7. Summary and Conclusions

The first part of this project was to determine the accuracy of three interpolation methods based on how well they predicted the values at the known points. The best method produced the least error as measured by RMSE. In all of the sample waters, spline had the lowest RMSE, with IDW being a close alternative. Kriging ranked third in accuracy for point value prediction.

Kriging interpolation has been noted as being an accurate method in several studies, but was a poor performer in our study when RMSE values were compared [3,24,31,32]. Based on regionalized variable theory, the semi-variogram must be stationary over the area of interest and that the data is normally distributed [33]. These two issues may have influenced the outcome of the kriging RMSE values in our study. Further efforts to model different semi-variograms may improve the results obtained from the kriging algorithm.

Figure 6. Plot of sediment predicted by differing sampling amounts from two sample lakes in the Black Hills of South Dakota.

Figure 6. Plot of sediment predicted by differing sampling amounts from two sample lakes in the Black Hills of South Dakota.

- - - - - - -

- **DESCRIPTION OF THE TASK**
Reproduce the summary and conclusions on interpolation accuracy word for word.

- **INPUT DATA**
- - - - - - -

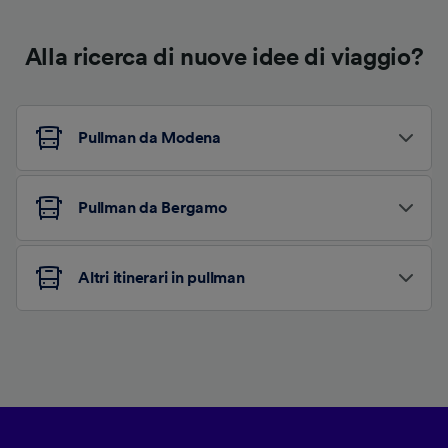
Alla ricerca di nuove idee di viaggio?
Pullman da Modena
Pullman da Bergamo
Altri itinerari in pullman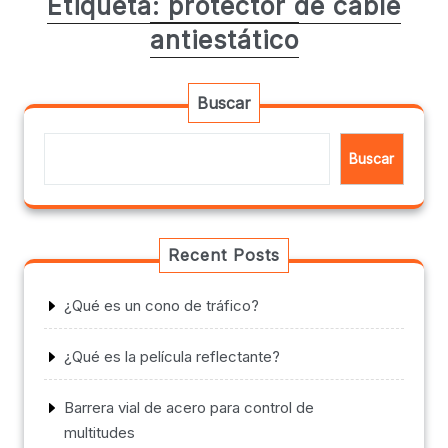
Etiqueta:
protector de cable
antiestático
Buscar
Buscar
Recent Posts
¿Qué es un cono de tráfico?
¿Qué es la película reflectante?
Barrera vial de acero para control de
multitudes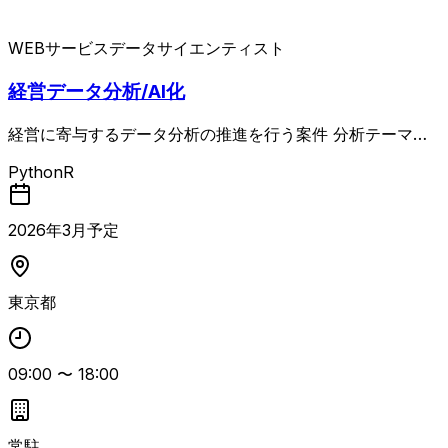
WEBサービス
データサイエンティスト
経営データ分析/AI化
経営に寄与するデータ分析の推進を行う案件 分析テーマの
実行と手順書作成、セマンティックレイヤおよびデータカタ
Python
R
ログの設計・運用、Snowflake等を用いたAIエージェント
機能の検討・検証の推進と結果取りまとめを担当します。
あわせて、関連組織との調整や優先度策定、進捗・リスク管
2026
年
3
月予定
理、必要に応じた顧客との打ち合わせも行います。 基本は
オンサイト勤務で、本番マシンルームからしかデータ取得が
できないため出社可能な方が対象となります。 データ分析
東京都
経験5年以上（目的設計、EDA、可視化、要因分析、予測、
レポーティングまでを独力で推進し、手順をドキュメント化
できるレベル）が必須で、PythonもしくはRの経験が求め
09:00
〜
18:00
られます。 尚可として、SnowflakeやBigQuery、Amazon
Athena、Databricks、Oracle Analytics等のデータ分析基
盤経験、ステークホルダー調整力、案件を独力で推進または
リードした経験、セマンティックモデル／メタデータ整備経
常駐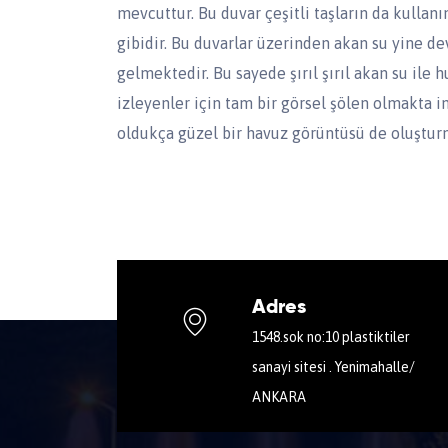
mevcuttur. Bu duvar çeşitli taşların da kullan
gibidir. Bu duvarlar üzerinden akan su yine de
gelmektedir. Bu sayede şırıl şırıl akan su ile h
izleyenler için tam bir görsel şölen olmakta i
oldukça güzel bir havuz görüntüsü de oluştur
Adres
1548.sok no:10 plastiktiler
sanayi sitesi . Yenimahalle/
ANKARA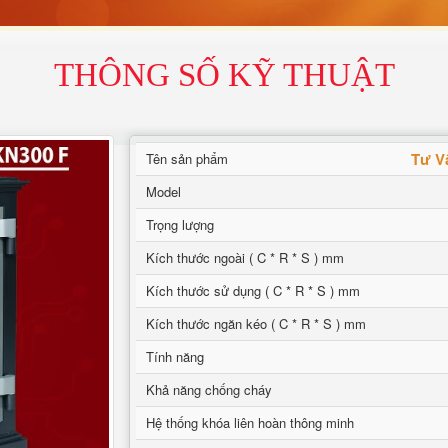
THÔNG SỐ KỸ THUẬT
Tư V
Tên sản phẩm
Model
Trọng lượng
Kích thước ngoài ( C * R * S ) mm
Kích thước sử dụng ( C * R * S ) mm
Kích thước ngăn kéo ( C * R * S ) mm
Tính năng
Khả năng chống cháy
Hệ thống khóa liên hoàn thông minh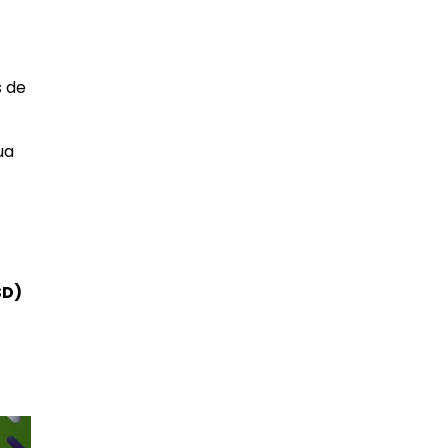
s de
ua
SD)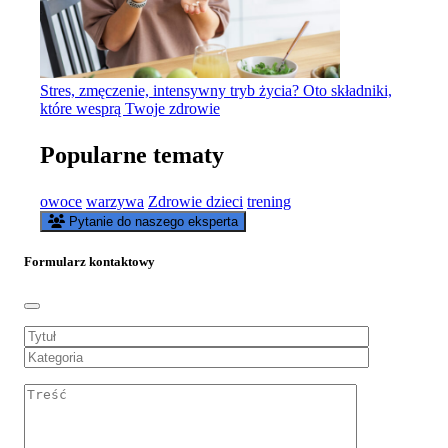
Stres, zmęczenie, intensywny tryb życia? Oto składniki,
które wesprą Twoje zdrowie
Popularne tematy
owoce
warzywa
Zdrowie dzieci
trening
Pytanie do naszego eksperta
Formularz kontaktowy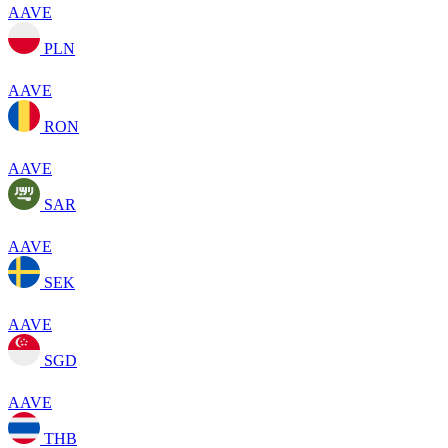
AAVE
PLN
AAVE
RON
AAVE
SAR
AAVE
SEK
AAVE
SGD
AAVE
THB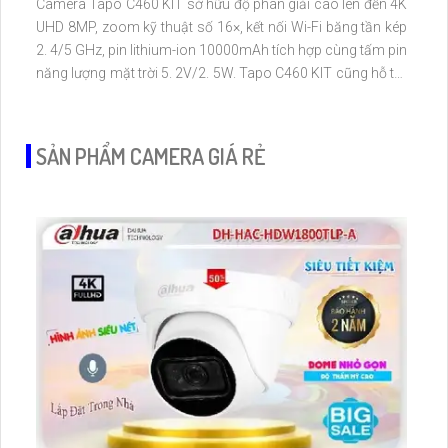
Camera Tapo C460 KIT sở hữu độ phân giải cao lên đến 4K
UHD 8MP, zoom kỹ thuật số 16×, kết nối Wi-Fi băng tần kép
2. 4/5 GHz, pin lithium-ion 10000mAh tích hợp cùng tấm pin
năng lượng mặt trời 5. 2V/2. 5W. Tapo C460 KIT cũng hỗ trợ
quan sát ban đêm màu với cảm biến Starlight, tầm nhìn lên
đến 15 m
SẢN PHẨM CAMERA GIÁ RẺ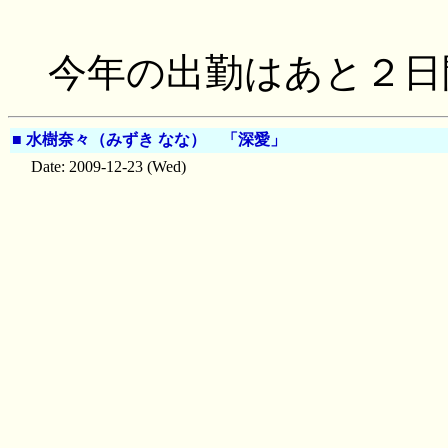
今年の出勤はあと２日
■
水樹奈々（みずき なな） 「深愛」
Date: 2009-12-23 (Wed)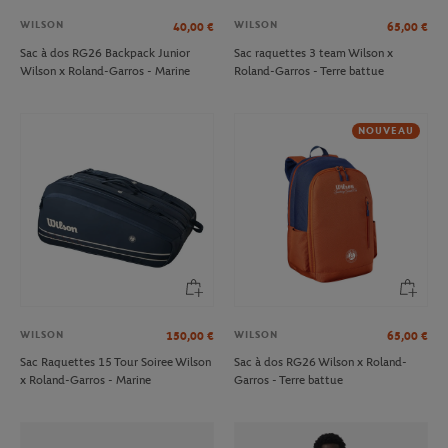
WILSON
WILSON
40,00
€
65,00
€
Sac à dos RG26 Backpack Junior
Sac raquettes 3 team Wilson x
Wilson x Roland-Garros - Marine
Roland-Garros - Terre battue
NOUVEAU
WILSON
WILSON
150,00
€
65,00
€
Sac Raquettes 15 Tour Soiree Wilson
Sac à dos RG26 Wilson x Roland-
x Roland-Garros - Marine
Garros - Terre battue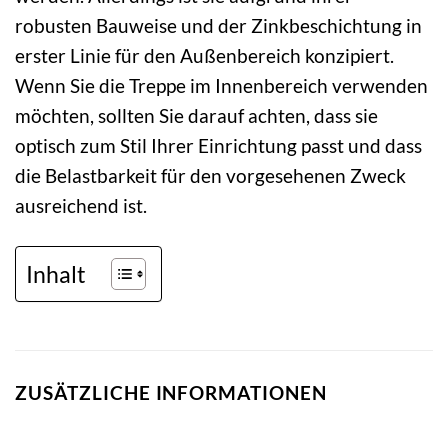
robusten Bauweise und der Zinkbeschichtung in
erster Linie für den Außenbereich konzipiert.
Wenn Sie die Treppe im Innenbereich verwenden
möchten, sollten Sie darauf achten, dass sie
optisch zum Stil Ihrer Einrichtung passt und dass
die Belastbarkeit für den vorgesehenen Zweck
ausreichend ist.
Inhalt
ZUSÄTZLICHE INFORMATIONEN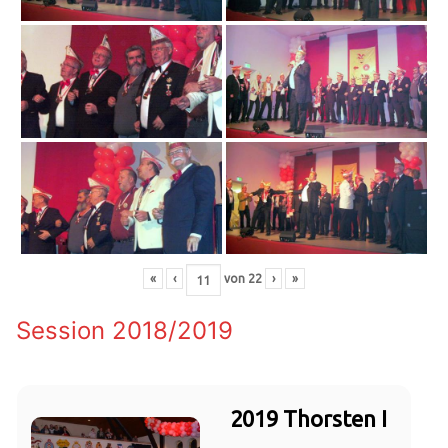
«
‹
von
22
›
»
Session 2018/2019
2019 Thorsten I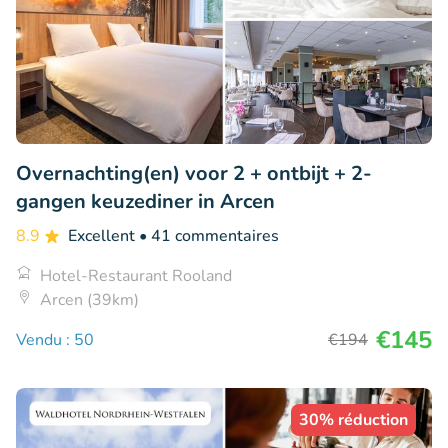
Overnachting(en) voor 2 + ontbijt + 2-
gangen keuzediner in Arcen
8.9
Excellent
• 41 commentaires
Hotel-Restaurant Rooland
Arcen (39km)
€145
Vendu : 50
€194
30% réduction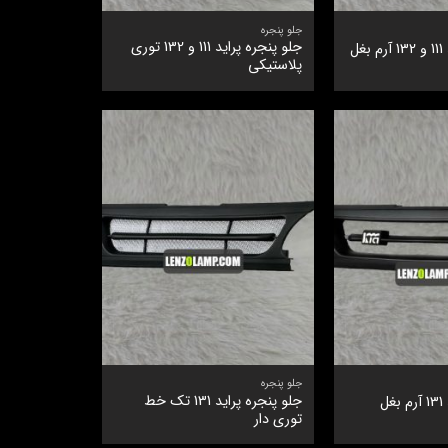
جلو پنجره
جلو پنجره پراید 111 و 132 توری
ل
پلاستیکی
جلو پنجره
جلو پنجره پراید 131 تک خط
ل
توری دار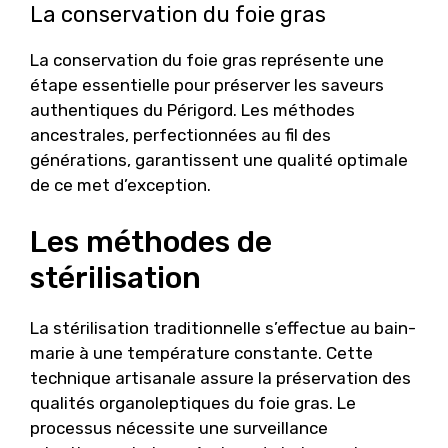
La conservation du foie gras
La conservation du foie gras représente une
étape essentielle pour préserver les saveurs
authentiques du Périgord. Les méthodes
ancestrales, perfectionnées au fil des
générations, garantissent une qualité optimale
de ce met d’exception.
Les méthodes de
stérilisation
La stérilisation traditionnelle s’effectue au bain-
marie à une température constante. Cette
technique artisanale assure la préservation des
qualités organoleptiques du foie gras. Le
processus nécessite une surveillance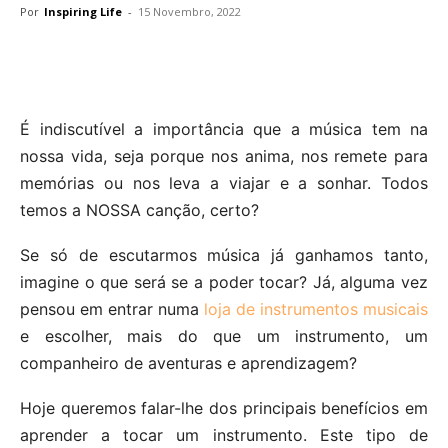
Por
Inspiring Life
-
15 Novembro, 2022
É indiscutível a importância que a música tem na
nossa vida, seja porque nos anima, nos remete para
memórias ou nos leva a viajar e a sonhar. Todos
temos a NOSSA canção, certo?
Se só de escutarmos música já ganhamos tanto,
imagine o que será se a poder tocar? Já, alguma vez
pensou em entrar numa
loja de instrumentos musicais
e escolher, mais do que um instrumento, um
companheiro de aventuras e aprendizagem?
Hoje queremos falar-lhe dos principais benefícios em
aprender a tocar um instrumento. Este tipo de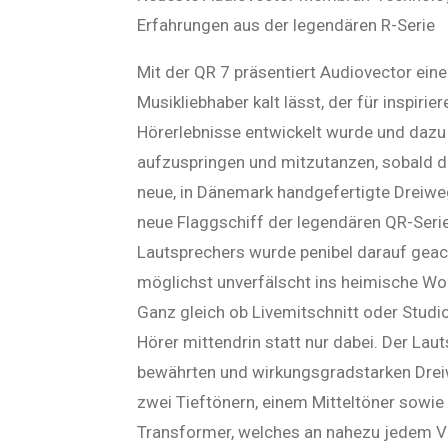
Erfahrungen aus der legendären R-Serie
Mit der QR 7 präsentiert Audiovector eine
Musikliebhaber kalt lässt, der für inspiri
Hörerlebnisse entwickelt wurde und dazu
aufzuspringen und mitzutanzen, sobald de
neue, in Dänemark handgefertigte Dreiwe
neue Flaggschiff der legendären QR-Serie
Lautsprechers wurde penibel darauf geac
möglichst unverfälscht ins heimische Wo
Ganz gleich ob Livemitschnitt oder Studio
Hörer mittendrin statt nur dabei. Der Lau
bewährten und wirkungsgradstarken Dre
zwei Tieftönern, einem Mitteltöner sowie
Transformer, welches an nahezu jedem V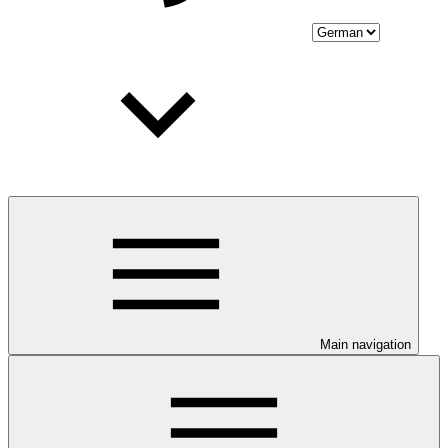
Main navigation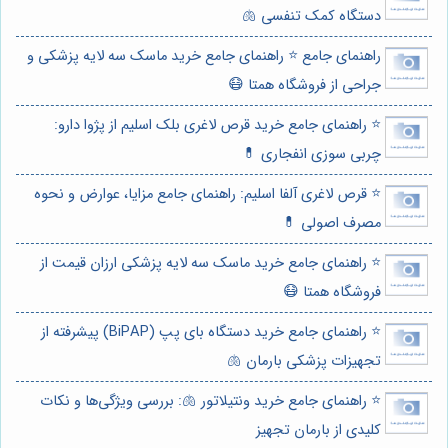
دستگاه کمک تنفسی 🫁
راهنمای جامع ⭐️ راهنمای جامع خرید ماسک سه لایه پزشکی و
جراحی از فروشگاه همتا 😷
⭐️ راهنمای جامع خرید قرص لاغری بلک اسلیم از پژوا دارو:
چربی سوزی انفجاری 💊
⭐️ قرص لاغری آلفا اسلیم: راهنمای جامع مزایا، عوارض و نحوه
مصرف اصولی 💊
⭐️ راهنمای جامع خرید ماسک سه لایه پزشکی ارزان قیمت از
فروشگاه همتا 😷
⭐️ راهنمای جامع خرید دستگاه بای پپ (BiPAP) پیشرفته از
تجهیزات پزشکی بارمان 🫁
⭐️ راهنمای جامع خرید ونتیلاتور 🫁: بررسی ویژگی‌ها و نکات
کلیدی از بارمان تجهیز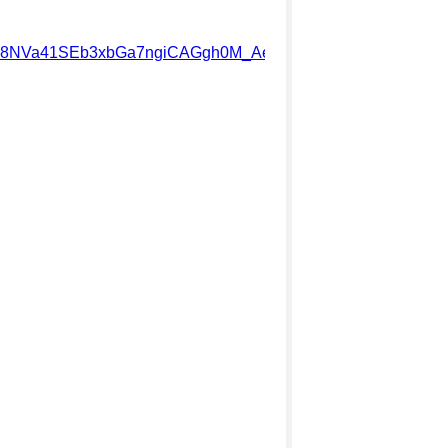
AH68w8NVa41SEb3xbGa7ngiCAGgh0M_AesmaUOa/exec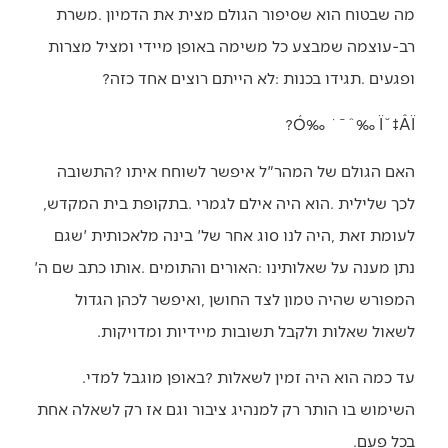
‬ופגעים‭. ‬תגידו‭ ‬בכנות‭: ‬לא‭ ‬הייתם‭ ‬רוצים‭ ‬אחד‭ ‬כזה‭?‬
Ó‰ ˙¯ˆ‰ Ï˘‡ÂÏ?
‬לכך‭ ‬שלילית‭. ‬הוא‭ ‬היה‭ ‬אילם‭ ‬לגמרי‭. ‬בתקופת‭ ‬בית‭ ‬המקדש‭,
‬נתן‭ ‬מענה‭ ‬על‭ ‬שאלותינו‭: ‬האורים‭ ‬והתומים‭. ‬אותו‭ ‬כתב‭ ‬שם‭ ‬ה‮'‬‭
‬לשאול‭ ‬שאלות‭ ‬ולקבל‭ ‬תשובות‭ ‬מיידיות‭ ‬ומדויקות‭. ‬
עד‭ ‬כמה‭ ‬הוא‭ ‬היה‭ ‬זמין‭ ‬לשאלות‭? ‬באופן‭ ‬מוגבל‭ ‬למדי‭.
‬בכל‭ ‬פעם‭. ‬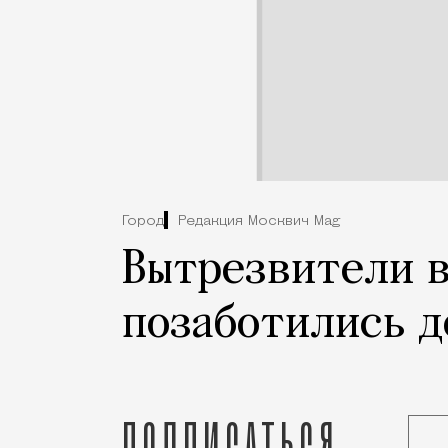
Город
Редакция Москвич Mag
Вытрезвители в
позаботились д
Подписаться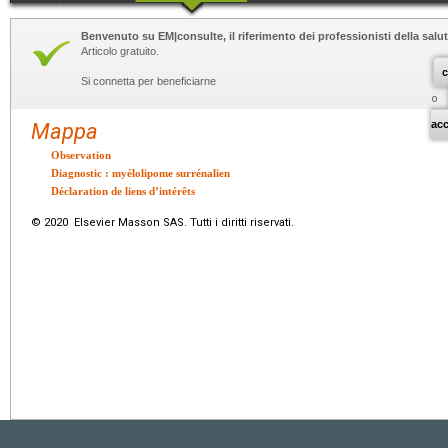
Benvenuto su EM|consulte, il riferimento dei professionisti della salut
Articolo gratuito.
c
Si connetta per beneficiarne
o
ac
Mappa
Observation
Diagnostic : myélolipome surrénalien
Déclaration de liens d’intérêts
© 2020 Elsevier Masson SAS. Tutti i diritti riservati.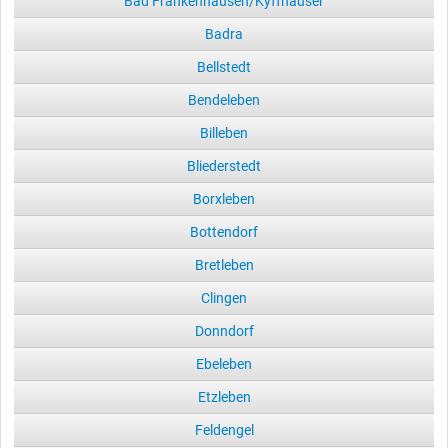
Bad Frankenhausen/Kyffhäuser
Badra
Bellstedt
Bendeleben
Billeben
Bliederstedt
Borxleben
Bottendorf
Bretleben
Clingen
Donndorf
Ebeleben
Etzleben
Feldengel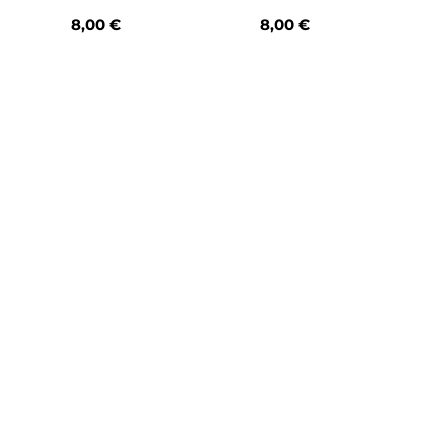
8,00
€
8,00
€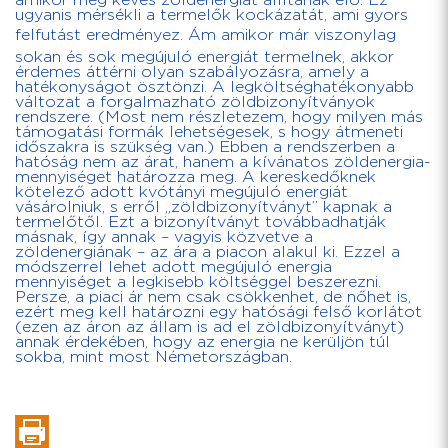
amikor még kevés zöldenergiát állítanak elő. Ez
ugyanis mérsékli a termelők kockázatát, ami gyors
felfutást eredményez. Ám amikor már viszonylag
sokan és sok megújuló energiát termelnek, akkor
érdemes áttérni olyan szabályozásra, amely a
hatékonyságot ösztönzi. A legköltséghatékonyabb
változat a forgalmazható zöldbizonyítványok
rendszere. (Most nem részletezem, hogy milyen más
támogatási formák lehetségesek, s hogy átmeneti
időszakra is szükség van.) Ebben a rendszerben a
hatóság nem az árat, hanem a kívánatos zöldenergia-
mennyiséget határozza meg. A kereskedőknek
kötelező adott kvótányi megújuló energiát
vásárolniuk, s erről „zöldbizonyítványt” kapnak a
termelőtől. Ezt a bizonyítványt továbbadhatják
másnak, így annak – vagyis közvetve a
zöldenergiának – az ára a piacon alakul ki. Ezzel a
módszerrel lehet adott megújuló energia
mennyiséget a legkisebb költséggel beszerezni.
Persze, a piaci ár nem csak csökkenhet, de nőhet is,
ezért meg kell határozni egy hatósági felső korlátot
(ezen az áron az állam is ad el zöldbizonyítványt)
annak érdekében, hogy az energia ne kerüljön túl
sokba, mint most Németországban.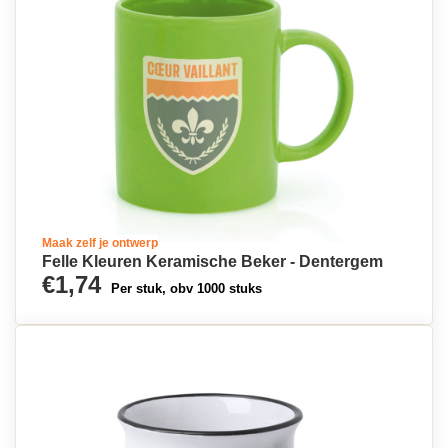
Maak zelf je ontwerp
Felle Kleuren Keramische Beker - Dentergem
€1,74
Per stuk, obv 1000 stuks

- - - - - - -

- **SOLUTION TO THE PROBLEM**
7. Summary and Conclusions

The first part of this project was to determine the accuracy of three interpolation methods based on how well they predicted the values at the known points. The best method produced the least error as measured by RMSE. In all of the sample waters, spline had the lowest RMSE, with IDW being a close alternative. Kriging ranked third in accuracy for point value prediction.

Kriging interpolation has been noted as being an accurate method in several studies, but was a poor performer in our study when RMSE values were compared [3,24,31,32]. Based on regionalized variable theory, the semi-variogram must be stationary over the area of interest and that the data is normally distributed [33]. These two issues may have influenced the outcome of the kriging RMSE values in our study. Further efforts to model different semi-variograms may improve the results obtained from the kriging algorithm.

Figure 6. Plot of sediment predicted by differing sampling amounts from two sample lakes in the Black Hills of South Dakota.

Figure 6. Plot of sediment predicted by differing sampling amounts from two sample lakes in the Black Hills of South Dakota.